Tribal Government & News

Letters to the Editor -- March 15, 2014

03.13.2014 Michelle Alaimo Letters

Dear Smoke Signals:
The Native American population of inmates at Santiam Correctional Institution is requesting aid in the form of donations for this year's powwow on June 7.
Every year we struggle to gather enough resources for this ceremony, which is a time for us to be with our families and loved ones, to take part in one of the ceremonies of our culture, to offer food and to pray with our families in both song and dance.
Powwow in prison holds a special meaning and medicine for us as it offers us a chance to restore some of the damage caused to our families and community by our actions. It helps restore to us our sense of identification, of belonging.
These are just a few of the many reasons why this ceremony is important to us, and why we humbly ask you to help us through donations in whatever way you can.
If you have any questions, please contact:
Dr.
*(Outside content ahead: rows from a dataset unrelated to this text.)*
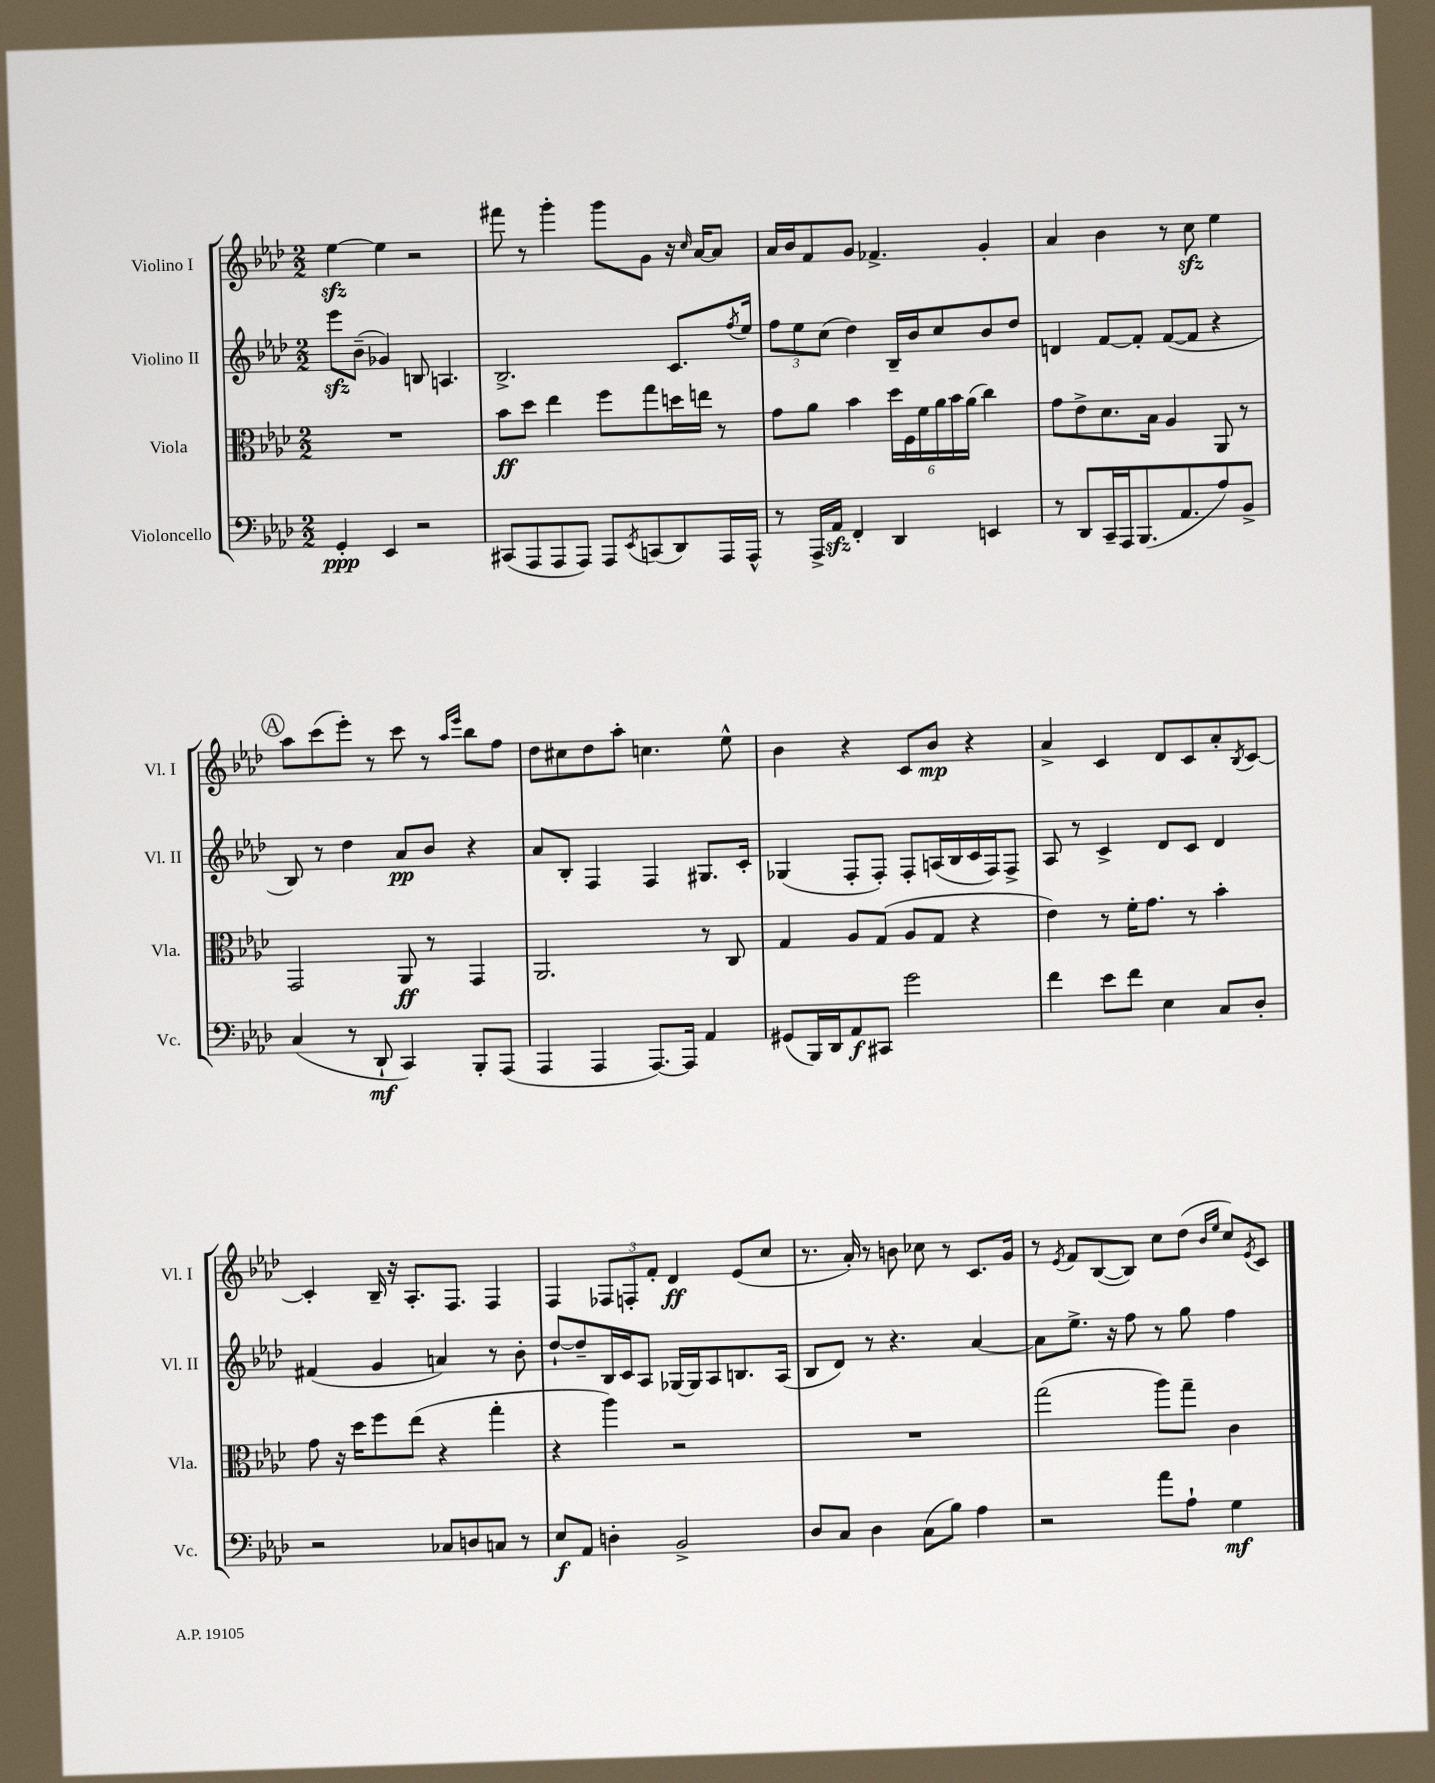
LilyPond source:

<<
\new StaffGroup <<
\new Staff = "s0" \with { instrumentName = "Violino I" shortInstrumentName = "Vl. I" } {
    \clef treble \key aes \major \numericTimeSignature \time 2/2
    ees''4~\sfz ees''4 r2 |
    fis'''8 r8 g'''4-. g'''8 g'8 r16 \grace { c''16 } aes'16~ aes'8 |
    aes'16 bes'16 f'8 g'8 fes'4.-> g'4-. |
    aes'4 bes'4 r8 c''8\sfz ees''4 |
    \mark \markup { \circle "A" } aes''8 c'''8( ees'''8-.) r8 c'''8 r8 \grace { aes''16 ees'''16 } bes''8 f''8 |
    des''8 cis''8 des''8 aes''8-. c''4. ees''8-^ |
    bes'4 r4 c'8 bes'8\mp r4 |
    aes'4-> c'4 des'8 c'8 aes'8-. \acciaccatura { bes8 } c'8~ |
    c'4-. bes16-- r16 aes8.-. f8. f4 |
    f4 \tuplet 3/2 { fes8 f8-. f'8-. } des'4\ff ees'8( c''8 |
    r8. aes'16-.) r8 b'8 ces''8 r8 c'8. g'16 |
    r8 \acciaccatura { ees'8 } f'8 bes8~( bes8) c''8 des''8( \grace { bes'16 ees''16 } c''8) \acciaccatura { ees'8 } c'8 \bar "|." |
}
\new Staff = "s1" \with { instrumentName = "Violino II" shortInstrumentName = "Vl. II" } {
    \clef treble \key aes \major \numericTimeSignature \time 2/2
    ees'''8\sfz bes'8--( ges'4) b8 a4. |
    bes2.-> c'8. \acciaccatura { f''8 } ees''16 |
    \tuplet 3/2 { f''8 ees''8 c''8( } des''4) bes16-- bes'16 c''8 bes'8 des''8 |
    d'4 f'8~ f'8-. f'8~( f'8 r4 |
    \mark \markup { \circle "A" } bes8) r8 des''4 aes'8\pp bes'8 r4 |
    aes'8 bes8-. f4 f4 gis8. c'16-. |
    ges4( f8-. f8-.) f8-. a16( bes16 c'16 f16) f8-> |
    aes8 r8 c'4-> des'8 c'8 des'4 |
    fis'4( g'4 a'4) r8 bes'8-. |
    des''8~-! des''8-- bes16 c'16 aes8 ges16~ ges16 aes8 b8. aes16( |
    bes8 des'8) r8 r4. aes'4~ |
    aes'8 ees''8.-> r16 f''8 r8 g''8 f''4 \bar "|." |
}
\new Staff = "s2" \with { instrumentName = "Viola" shortInstrumentName = "Vla." } {
    \clef alto \key aes \major \numericTimeSignature \time 2/2
    R1 |
    bes'8\ff des''8 ees''4 f''8 g''8 d''16 e''16 r8 |
    g'8 aes'8 bes'4 \tuplet 6/4 { des''16 f16 f'16 aes'16 bes'16 aes'16( } c''4) |
    g'8 ees'8-> des'8. bes16 aes4 aes,8 r8 |
    \mark \markup { \circle "A" } g,2 aes,8\ff r8 g,4 |
    aes,2. r8 c8 |
    g4 aes8 g8( aes8 g8 r4 |
    ees'4) r8 f'16-. g'8. r8 bes'4-. |
    g'8 r16 des''16 f''8 ees''8( r4 g''4-. |
    r4 aes''4) r2 |
    R1 |
    g''2( aes''8) g''8-- c'4 \bar "|." |
}
\new Staff = "s3" \with { instrumentName = "Violoncello" shortInstrumentName = "Vc." } {
    \clef bass \key aes \major \numericTimeSignature \time 2/2
    g,4-.\ppp ees,4 r2 |
    cis,8( aes,,8 aes,,8 aes,,8) aes,,8 \acciaccatura { ees,8 } c,8( des,8) aes,,16 aes,,16-^ |
    r8 aes,,16-> aes,16\sfz f,4-. des,4 e,4 |
    r8 des,8 c,16-- aes,,16 bes,,8.( aes,8. aes8) bes,8-> |
    \mark \markup { \circle "A" } c4( r8 des,8-!\mf c,4) bes,,8-. aes,,8( |
    aes,,4 aes,,4 aes,,8.~) aes,,16 aes,4 |
    gis,8( bes,,16) des,16 aes,8\f cis,8 g'2 |
    f'4 ees'8 f'8 ees4 c8 des8-. |
    r2 ces8 d8 c8 r8 |
    ees8\f aes,8 d4-. bes,2-> |
    des8 c8 des4 c8( bes8) aes4 |
    r2 aes'8 aes8-! g4\mf \bar "|." |
}
>>
>>
\layout { \context { \Score \remove "Bar_number_engraver" } }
Richard Roy
Lead Chaplain
503-378-2144, ext. 423

Dear Smoke Signals:
I do not understand why we at Grand Ronde do not claim the ancestral lands of all the Chinook villages along the Columbia River from the mouth of the great river to Cascade Locks. The area includes the cities of Portland and Vancouver, where the Multnomah Tribes lived as well as other Tribes.
Before the territory became a state, Natives lived free from any boundaries. The Columbia River, flowing from Columbia Lake in Canada, was a water road with villages on both sides of the river. The United States government made the boundaries of Canada, Oregon, Idaho and Washington states. The ancestral use by Natives has been abandoned by law. No local Tribes of Indians have rights to commercially fish in western Oregon, yet there are many rivers which drain into the ocean and bring spawning salmon to the rivers on the western side of the Cascade Range of mountains. The Tribes in eastern Oregon, Washington and Idaho are allowed to fish. We at Grand Ronde get our yearly fish handout from a fish hatchery after the spawning take.
The Snake River, flowing from the heights of the Grand Tetons of the Rocky Mountains in Wyoming westward, joins the Columbia River to flow into the ocean. All of this topography has dictated what lands the various Tribes have ceded for what they now have use of and what their rights are on the land. The United States owns all the land within its borders. Ceded land means to yield or surrender. It does not mean the land was given away. It does mean the government made promises to the Tribes by treaties for taking the land and has not kept those promises. This is what has led to the trail of broken promises of treaties complaints by Tribes in the United States.
It has not been that long ago that we had the freedom to fish and hunt as our subsistence. Now we must wait for our per capita to buy the necessary subsistence and pay taxes for it.
Claudette Parazoo
Roll #2923

Dear Smoke Signals:
Enclosed please find a donation to Smoke Signals in memory of our mother, Ruth Barclay.
Receiving Smoke Signals was something our mother always looked forward to. She grew up in Grand Ronde and has several Native American friends she kept track of throughout life because of articles she read in Smoke Signals.
Ruth E. (Mathis) Barclay was born Aug. 2, 1919, and passed away on Nov. 10, 2009. She donated her body to Oregon Health & Science University's Body Donation Program for the advancement of medical education and research for three years, and a special memorial service was held for her at Spirit Mountain Casino Convention Center on Aug. 17, 2013.
The enclosed donation may be used in whatever manner you believe may be appropriate.
Thank you for the enjoyment your publication brought to our mother, especially in her later years, and best wishes for the continued success of Smoke Signals.
Jane Rausch
Portland, Ore.
(Editor's note: The staff of Smoke Signals donated the $1,000 check that arrived with his letter to the Chachalu capital campaign.)

Dear Smoke Signals:
I would like to thank everyone who came to the Elders' Activity Center on Feb. 20 to help me celebrate my 102nd birthday here in Grand Ronde.
I was thrilled to see everyone and want to thank Tribal Council especially for the beautiful Tribal blanket. Also all those who presented me with potted plants and beautiful flower arrangements. I have them all at home on my table so I can admire them all.
It is wonderful to live this long and see all the changes, but to have great friends to help celebrate it with is great. Once again, thank you all.